É característica primitiva
do funcionamento mental a de evitar desconfortos à qualquer custo e Sigmund
Freud (1856 – 1939) bem nos orientou sobre isso em seu texto FORMULAÇÕES SOBRE
OS DOIS PRINCÍPIOS DO FUNCIONAMENTO MENTAL, de 1911. Tanto na predominância do
funcionamento mental dos bebês, quanto em certa cota do funcionamento do
adulto, a tolerância ao sofrimento é capacidade pouco frequente no ser humano
comum e menos ainda no sujeito quando adoecido ou perturbado.
O termo “sofrer” tem, pelo
menos na língua portuguesa, usos distintos em seu significado e esse ensaio
busca a reflexão dessa diferenciação, geradora de equívocos, em potencial. O
conceito de sofrimento pode ser encontrado na tentativa de indicar o ato de
sentir dor, sendo ela física ou psíquica. Nesse aspecto do termo, o sofrimento
diz respeito à experiência de padecer por certa agonia. Por outro lado temos o
termo no sentido de “passar por”, ou ainda “experimentar”. A partir desse
segundo vértice, o conceito diz respeito à experiência de movimento, indicando
mudança e transformação, num “sofrer o processo”.
A dor deve acontecer, a
priori, independente da escolha, a não ser que seja infligida pelo próprio
sujeito, num ato de auto-agressão, onde o sujeito opta por sentir dor.
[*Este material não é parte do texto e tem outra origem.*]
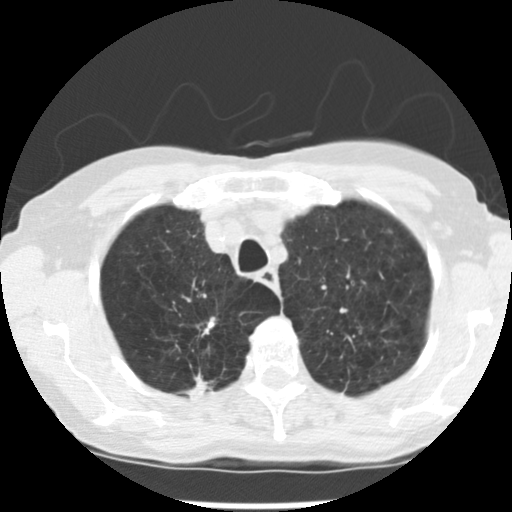
Chest CT (low-dose screening protocol), one axial image; first (baseline) screen; lung window (W 1500 / L -600 HU); standard (soft-tissue) reconstruction kernel (STANDARD); slice 43 of 265 in the series. Female participant, aged 72 years at enrolment. Current smoker at enrolment.
2 expert reader's lesion annotations on this slice (largest first), bounding box [x1, y1, x2, y2] px = [182, 368, 229, 406]; [187, 309, 231, 345]. The screening reader recorded 3 non-calcified nodules or masses ≥4 mm on this exam (right upper lobe, left upper lobe, left lower lobe); which of them these boxes mark is not recorded. Official screen result: positive, change unspecified: nodule(s) >= 4 mm or enlarging nodule(s), mass(es), or other non-specific abnormalities suspicious for lung cancer. Lung cancer was diagnosed 50 days after this screen: adenocarcinoma, NOS, right upper lobe, moderately differentiated (G2), stage IB (AJCC 6th edition), 22 mm at pathology.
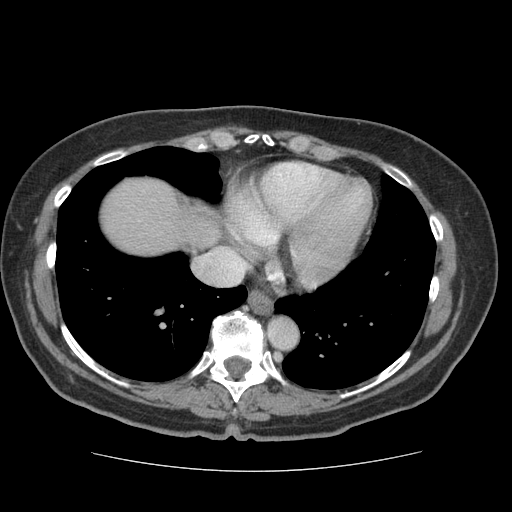
Contrast-enhanced abdominal CT (liver protocol), one axial slice; slice 68 of 75 in the series (ordered by position); 140 kVp; soft-tissue window (W 400 / L 40 HU); 2.5 mm slice thickness; 512 × 512 image matrix, field of view 360 × 360 mm. From the clinical record (not read from this slice): diagnosis: hepatocellular carcinoma (patient treated with transarterial chemoembolisation; whether this scan precedes or follows treatment is not stated here); TNM stage (as recorded): Stage-I.
Structures marked on this image (semi-automatic segmentation, software-assisted and operator-edited):
- liver parenchyma outside the tumour (the mass and vessels are separate outlines, so this box may not span the whole liver): bounding box <100,178,216,255> (left, top, right, bottom; pixels)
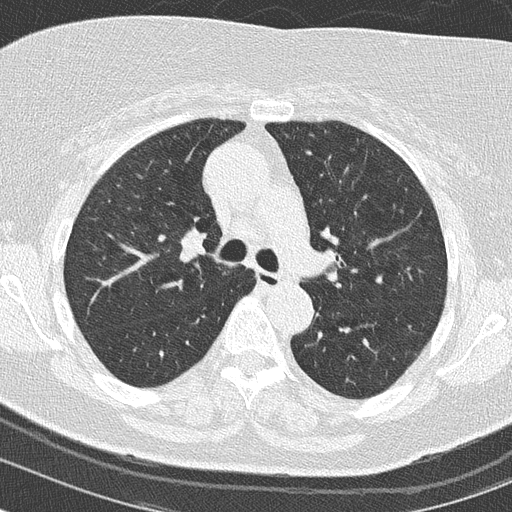
Low-dose screening chest CT, axial slice; baseline screening round; lung window (W 1500 / L -600 HU); 2 mm slice thickness; lung (sharp) reconstruction kernel (B50f); slice 47 of 149 in the series. Female, age 63 years at enrolment.
- Lesion marked by an expert reader, bounding box (x1, y1, x2, y2) in pixels: (167, 219, 229, 274).
- Screening reader's record for this exam: no non-calcified nodule ≥4 mm recorded.
- Lung cancer was diagnosed 149 days after this screen: squamous cell carcinoma, keratinizing, NOS, right upper lobe, moderately differentiated (G2), stage IIA (AJCC 6th edition), 42 mm at pathology.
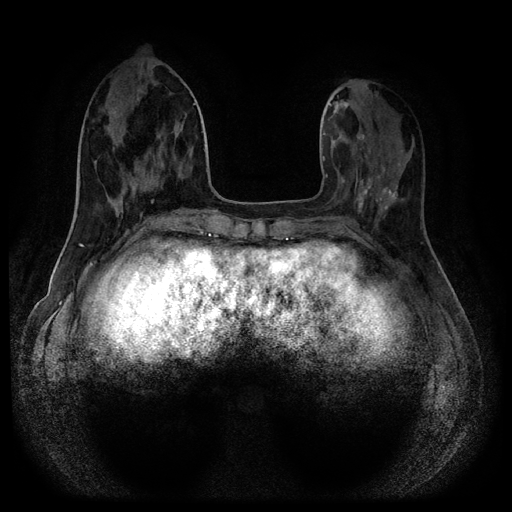
Breast MRI (dynamic contrast-enhanced, multi-phase), one axial slice. Position 39 of 116 along the scan axis. Dynamic contrast-enhanced series, time point 2 of 5 at this slice position (early post-contrast). 1.5 T. TE 2.7 ms, TR 5.4 ms. 2 mm slice thickness. 512 × 512 image matrix. Patient: female, 40 years.
Structures marked on this image (semi-automatic segmentation, software-assisted and operator-edited):
- breast lesion (labelled benign in the annotation): bounding box <354,168,378,215> (left, top, right, bottom; pixels)
- breast lesion (labelled benign in the annotation): <338,100,349,109>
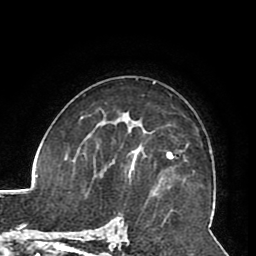
Breast MRI (dynamic contrast-enhanced), one axial slice; position 56 of 80 along the scan axis; cropped to one breast; dynamic contrast-enhanced series, time point 2 of 8 at this slice position (early post-contrast); 1.5 T; TE 2.6 ms, TR 5.3 ms; 256 × 256 image matrix, field of view 180 × 180 mm. Female patient.
Structures marked on this image (semi-automatically segmented with operator editing):
- enhancing-tissue mask used for the functional tumour volume (all voxels passing the contrast-enhancement thresholds inside the analysis volume; usually the tumour): bounding box [x1, y1, x2, y2] px = [128, 144, 163, 187]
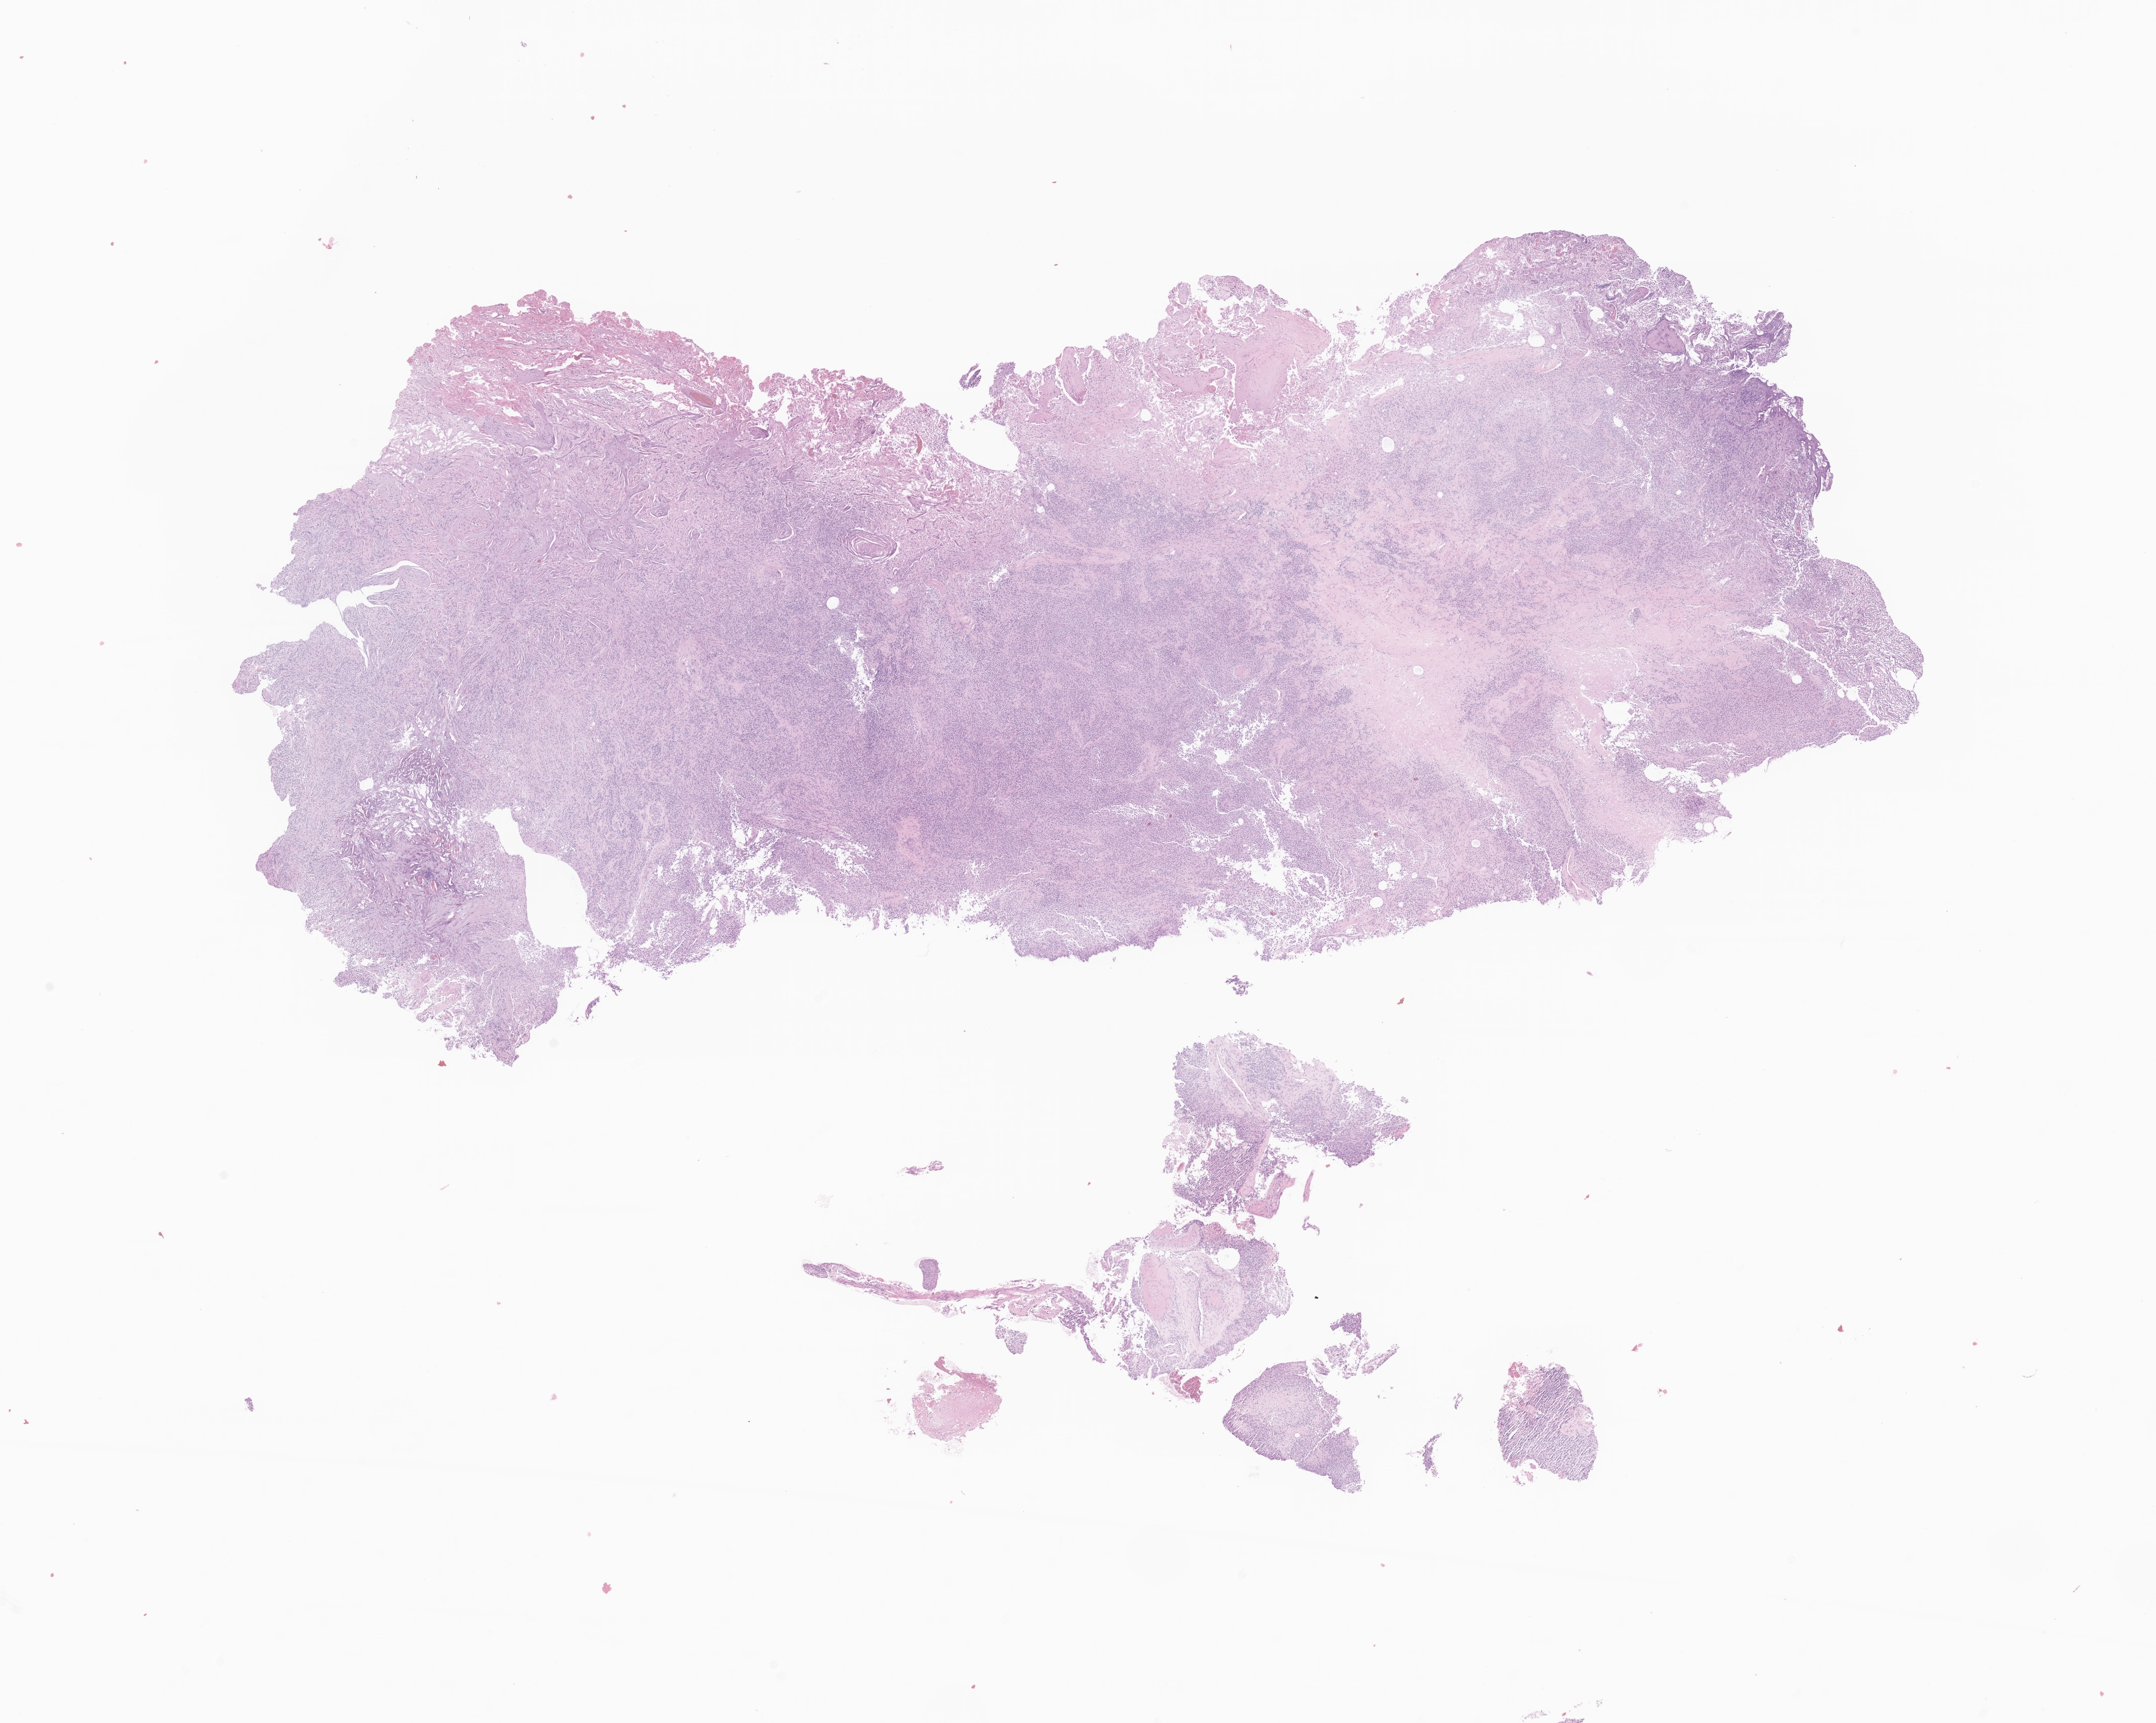
Digitized haematoxylin and eosin-stained section of tumor tissue from the temporal lobe, low-resolution overview of the scanned area, about 17.3 x 13.8 mm; formalin-fixed, paraffin-embedded (FFPE) tissue. Male patient, age 50 months (4 years 2 months).
- recorded diagnosis: Glioma, malignant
Em se
tratando da dor que acomete sem que seja provocada é possível tão somente
escolher não sofrê-la, entretanto, isso não garante que deixe de existir. Na
realidade, pode acontecer que a dor se potencialize por ser ignorada. Assim
como Freud apoia que a libido se manifesta através da pulsão de vida,
impulsionando o sujeito numa busca constante, antes dele, Athur Schopenhauer
(1788 - 1860) via a Vontade como algo que reclama satisfação, mas que, no
entanto, nenhum fim alcançado pode colocar fim.
Schopenhauer propõe que, “de
acordo com o conjunto dos nossos pontos de vista, a vontade é, não somente
livre, mas também onipotente...” (SCHOPENHAUER, 1819). Esse importante
filósofo, que tanto inspirou Freud na elaboração dos pressupostos
psicanalíticos relaciona o sofrer com a Vontade e afirma que: “Quando surge um
obstáculo entre ela e o seu escopo momentâneo, chamamos a tal obstáculo
sofrimento; seu bom sucesso ao invés é o que chamamos satisfação, bem-estar,
felicidade.”. (SCHOPENHAUER, 1819).
A vontade de viver é, então,
segundo a perspectiva de Schopenhauer, fonte de sofrimento, incidindo que viver é
sofrer.
Sendo o sofrimento inseparável da própria vida, aquele que busca a todo
custo, evitar sofrimentos, acaba por encontrar a morte.
Grande parte das queixas que
chegam aos consultórios psiquiátricos está enquadrada em certa demanda muito
mais adequada às psicoterapias do que à administração medicamentosa. São
demandas de reconhecimento de elementos não pensados e que carecem serem assim
submetidos ao processo de reflexão. Elementos que são geradores de desconforto
como sinal da necessidade de serem elaborados.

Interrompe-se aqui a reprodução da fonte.